Covering up murder

There’s no other term for it [gift link]:
Hours after an immigration agent fatally shot Renee Good inside her S.U.V. on a Minneapolis street last month, a senior federal prosecutor in Minnesota sought a warrant to search the vehicle for evidence in what he expected would be a standard civil rights investigation into the agent’s use of force.
The prosecutor, Joseph H. Thompson, wrote in an email to colleagues that the Minnesota Bureau of Criminal Apprehension, a state agency that specializes in investigating police shootings, would team up with the F.B.I. to determine whether the shooting had been justified and lawful or had violated Ms. Good’s civil rights.
But later that week, as F.B.I. agents equipped with a signed warrant prepared to document blood spatter and bullet holes in Ms. Good’s S.U.V., they received orders to stop, according to several people with knowledge of the events who spoke on the condition of anonymity because they were not authorized to speak publicly.

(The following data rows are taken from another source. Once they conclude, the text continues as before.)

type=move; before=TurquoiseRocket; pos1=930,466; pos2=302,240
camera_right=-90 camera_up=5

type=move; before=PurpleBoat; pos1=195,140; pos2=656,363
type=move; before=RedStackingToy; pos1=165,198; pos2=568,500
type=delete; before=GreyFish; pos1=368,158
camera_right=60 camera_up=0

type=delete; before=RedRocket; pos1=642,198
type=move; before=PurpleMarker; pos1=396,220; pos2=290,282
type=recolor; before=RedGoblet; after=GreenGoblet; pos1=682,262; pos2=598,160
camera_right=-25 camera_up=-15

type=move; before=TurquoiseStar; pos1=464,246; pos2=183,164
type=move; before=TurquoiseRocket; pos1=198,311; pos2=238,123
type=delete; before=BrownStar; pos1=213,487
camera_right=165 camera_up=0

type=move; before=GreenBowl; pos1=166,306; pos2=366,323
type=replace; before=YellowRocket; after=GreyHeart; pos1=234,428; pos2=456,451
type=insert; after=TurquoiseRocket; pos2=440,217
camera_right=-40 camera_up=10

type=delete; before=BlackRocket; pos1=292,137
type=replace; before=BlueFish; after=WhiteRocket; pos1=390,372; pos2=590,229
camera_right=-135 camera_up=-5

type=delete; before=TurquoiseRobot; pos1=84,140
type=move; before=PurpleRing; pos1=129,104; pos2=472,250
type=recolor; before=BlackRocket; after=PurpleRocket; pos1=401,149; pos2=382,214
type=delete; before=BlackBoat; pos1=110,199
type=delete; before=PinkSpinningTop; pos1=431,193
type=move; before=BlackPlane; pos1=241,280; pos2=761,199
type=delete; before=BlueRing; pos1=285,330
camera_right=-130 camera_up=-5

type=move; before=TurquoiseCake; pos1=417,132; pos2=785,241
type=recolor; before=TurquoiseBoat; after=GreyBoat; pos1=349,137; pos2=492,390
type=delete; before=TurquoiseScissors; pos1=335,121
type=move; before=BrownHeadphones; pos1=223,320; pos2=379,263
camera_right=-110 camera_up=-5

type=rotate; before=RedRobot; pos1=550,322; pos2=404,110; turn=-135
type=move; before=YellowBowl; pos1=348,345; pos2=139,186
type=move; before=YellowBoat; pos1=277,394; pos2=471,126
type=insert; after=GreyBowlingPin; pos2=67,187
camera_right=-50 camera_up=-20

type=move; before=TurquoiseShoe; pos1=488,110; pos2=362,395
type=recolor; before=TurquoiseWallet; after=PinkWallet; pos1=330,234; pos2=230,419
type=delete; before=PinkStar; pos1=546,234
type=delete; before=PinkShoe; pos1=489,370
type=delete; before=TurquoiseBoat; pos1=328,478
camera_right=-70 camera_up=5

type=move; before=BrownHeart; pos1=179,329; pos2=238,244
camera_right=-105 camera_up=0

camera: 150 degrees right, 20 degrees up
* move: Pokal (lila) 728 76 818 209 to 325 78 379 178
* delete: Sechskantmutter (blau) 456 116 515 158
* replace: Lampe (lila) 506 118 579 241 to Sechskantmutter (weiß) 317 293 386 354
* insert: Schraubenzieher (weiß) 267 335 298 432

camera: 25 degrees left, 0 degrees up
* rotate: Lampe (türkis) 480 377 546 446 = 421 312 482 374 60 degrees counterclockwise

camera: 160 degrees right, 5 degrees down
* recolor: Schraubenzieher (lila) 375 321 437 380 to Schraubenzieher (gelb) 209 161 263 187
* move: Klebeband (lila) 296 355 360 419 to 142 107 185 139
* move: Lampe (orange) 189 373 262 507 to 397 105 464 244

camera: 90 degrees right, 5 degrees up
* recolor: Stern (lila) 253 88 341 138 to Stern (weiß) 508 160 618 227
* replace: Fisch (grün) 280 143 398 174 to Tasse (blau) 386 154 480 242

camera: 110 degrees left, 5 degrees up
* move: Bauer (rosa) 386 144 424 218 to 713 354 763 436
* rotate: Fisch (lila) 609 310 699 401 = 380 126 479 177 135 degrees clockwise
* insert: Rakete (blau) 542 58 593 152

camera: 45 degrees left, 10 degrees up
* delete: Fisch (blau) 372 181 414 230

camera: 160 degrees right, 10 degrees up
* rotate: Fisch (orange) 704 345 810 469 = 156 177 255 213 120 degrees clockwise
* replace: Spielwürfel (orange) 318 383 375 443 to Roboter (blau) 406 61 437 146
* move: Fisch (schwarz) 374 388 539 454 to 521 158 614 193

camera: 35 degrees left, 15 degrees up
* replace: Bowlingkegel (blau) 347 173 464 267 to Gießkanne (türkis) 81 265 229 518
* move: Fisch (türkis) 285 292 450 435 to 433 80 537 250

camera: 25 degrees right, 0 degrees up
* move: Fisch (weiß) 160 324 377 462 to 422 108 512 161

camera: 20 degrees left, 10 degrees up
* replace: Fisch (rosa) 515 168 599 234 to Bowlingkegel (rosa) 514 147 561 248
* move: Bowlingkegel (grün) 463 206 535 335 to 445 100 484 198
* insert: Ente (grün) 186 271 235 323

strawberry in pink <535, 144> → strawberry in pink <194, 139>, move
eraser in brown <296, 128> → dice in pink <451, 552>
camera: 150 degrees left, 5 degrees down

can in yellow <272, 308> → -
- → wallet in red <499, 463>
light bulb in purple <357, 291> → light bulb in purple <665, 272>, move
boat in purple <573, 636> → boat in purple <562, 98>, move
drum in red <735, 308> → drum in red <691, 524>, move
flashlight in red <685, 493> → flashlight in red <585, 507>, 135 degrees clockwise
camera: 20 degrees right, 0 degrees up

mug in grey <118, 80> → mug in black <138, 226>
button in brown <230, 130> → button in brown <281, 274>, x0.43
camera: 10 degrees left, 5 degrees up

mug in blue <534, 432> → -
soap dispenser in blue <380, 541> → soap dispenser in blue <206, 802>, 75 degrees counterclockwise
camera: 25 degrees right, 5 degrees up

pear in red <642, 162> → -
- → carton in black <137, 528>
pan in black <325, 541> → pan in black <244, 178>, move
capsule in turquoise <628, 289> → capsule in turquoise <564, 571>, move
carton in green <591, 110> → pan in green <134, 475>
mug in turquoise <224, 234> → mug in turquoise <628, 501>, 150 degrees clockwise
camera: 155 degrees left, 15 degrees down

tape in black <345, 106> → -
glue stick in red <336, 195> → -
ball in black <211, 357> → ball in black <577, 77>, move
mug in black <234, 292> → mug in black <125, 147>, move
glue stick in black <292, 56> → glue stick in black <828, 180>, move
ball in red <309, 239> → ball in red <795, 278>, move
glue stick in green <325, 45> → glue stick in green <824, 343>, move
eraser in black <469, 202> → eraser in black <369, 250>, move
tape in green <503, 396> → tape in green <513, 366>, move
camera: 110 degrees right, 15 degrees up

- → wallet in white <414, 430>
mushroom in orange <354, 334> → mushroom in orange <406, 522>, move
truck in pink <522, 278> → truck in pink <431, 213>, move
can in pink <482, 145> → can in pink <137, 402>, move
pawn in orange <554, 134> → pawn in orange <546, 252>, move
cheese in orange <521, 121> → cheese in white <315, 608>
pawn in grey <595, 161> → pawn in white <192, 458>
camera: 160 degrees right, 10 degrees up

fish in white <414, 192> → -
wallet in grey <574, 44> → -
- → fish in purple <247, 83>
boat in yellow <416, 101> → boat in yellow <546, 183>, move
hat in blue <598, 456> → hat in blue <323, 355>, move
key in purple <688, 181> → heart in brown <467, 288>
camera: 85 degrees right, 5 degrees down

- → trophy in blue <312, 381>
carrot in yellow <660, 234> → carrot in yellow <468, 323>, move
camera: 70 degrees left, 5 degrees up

The orders, they said, came from senior officials, including Kash Patel, the F.B.I. director, several of whom worried that pursuing a civil rights investigation — by using a warrant obtained on that basis — would contradict President Trump’s claim that Ms. Good “violently, willfully, and viciously ran over the ICE Officer” who fired at her as she drove her vehicle.
Over the next few days, top Department of Justice officials presented alternative approaches. First, they suggested prosecutors ask a judge to sign a new search warrant for the vehicle, predicated on a criminal investigation into whether the U.S. Immigration and Customs Enforcement agent who shot Ms. Good, Jonathan Ross, had been assaulted by her. Later, they urged the prosecutors to instead investigate Ms. Good’s partner, who had been with Ms. Good on the morning of the shooting, confronting immigration agents in their Minneapolis neighborhood.
Several of the career federal prosecutors in Minnesota, including Mr. Thompson, balked at the new approach, which they viewed as legally dubious and incendiary in a state where anger over a federal immigration crackdown was already boiling over. Mr. Thompson and five others left the office in protest, setting off a broader wave of resignations that has left Minnesota’s U.S. attorney’s office severely understaffed and in crisis. Officials have not said whether they ultimately obtained a new warrant to search the vehicle.
It’s easy to become desensitized when every week Trump does something far worse than anything Nixon got forced out of office for, but ending a murder investigation because it would embarrass the president is an unspeakable abuse of power.